Other issues that can result in differences between estimated and exported search results include:
An increase in items when using a date query. This issue is typically caused by the following two things:
- Hold versioning in SharePoint: If a document is deleted from a site that's on hold and document versioning is enabled, all versions of the deleted document are preserved.
- Calendar items: Accept and reject messages and recurring meetings automatically continue creating new items in the background with old dates.
With holds, there can be cases where the same item is preserved in a user's primary mailbox and in their archive mailbox. This situation can happen when a user manually moves an item to their archive.
Although rare, even in the case when a hold is applied, maintenance of built-in calendar items (which aren't editable by the user, but are included in many search results) might be removed from time to time. This periodic removal of calendar items results in fewer items that are exported.
Unindexed items: Items that are unindexed for search can cause differences between estimated and actual search results. You can include unindexed items when you export the search results. If you include unindexed items when exporting search results, there might be more items that are exported. This difference causes a difference between the estimated and exported search results.
When using search, you can include unindexed items when you export search results. The number of unindexed items returned by the search is listed on the statisticspage. When you export search results, you can choose to include or not include unindexed items. How you configure these options might result in differences between estimated and the actual results exported.
Document versions in SharePoint and OneDrive: When searching SharePoint sites and OneDrive accounts, multiple versions of a document aren't included in the count of estimated search results. But you have the option to include document versions when you export the search results. If you include document versions when exporting search results, the actual number (and total size) of the exported items increases.
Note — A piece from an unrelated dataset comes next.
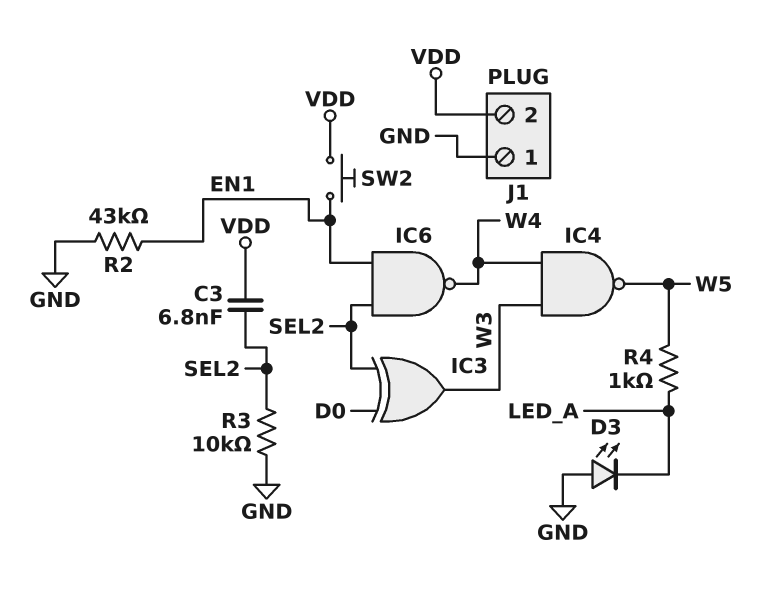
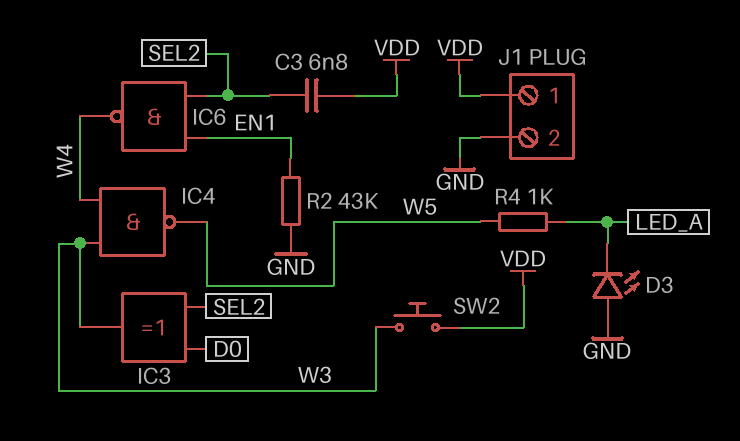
J1 pin 1: GND -> VDD
J1 pin 2: VDD -> GND
R3: 10k (GND, SEL2) -> none
SW2: button (EN1, VDD) -> button (VDD, W3)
SharePoint folders: If folders in SharePoint match a search query, for example, searching by date, the search estimate includes a count of those folders with the last modified date range (but not the items in those folders). When you export the search results, you have the option to choose export items inside subfolders of a matched folder or only include items that match search query. This option can affect the number of exported items. If a folder is empty, then the number of actual search results exported is reduced by one item, because the actual folder isn't exported.
SharePoint lists: If the name of a SharePoint list matches a search query, the search estimate includes a count of all the items in the list. When you export the search results, the list (and the list items) is exported as a single CSV file. You can choose export setting that include list attachments, the attachments are exported as separate documents, which might increase the number of items exported.
Raw file formats versus exported file formats: For Exchange items, the estimated size of the search results is calculated by using the raw Exchange message sizes. However, email messages are exported in a PST file or as individual messages. Both of these export options use a different file format than raw Exchange messages, which results in the total exported file size being different than the estimated file size.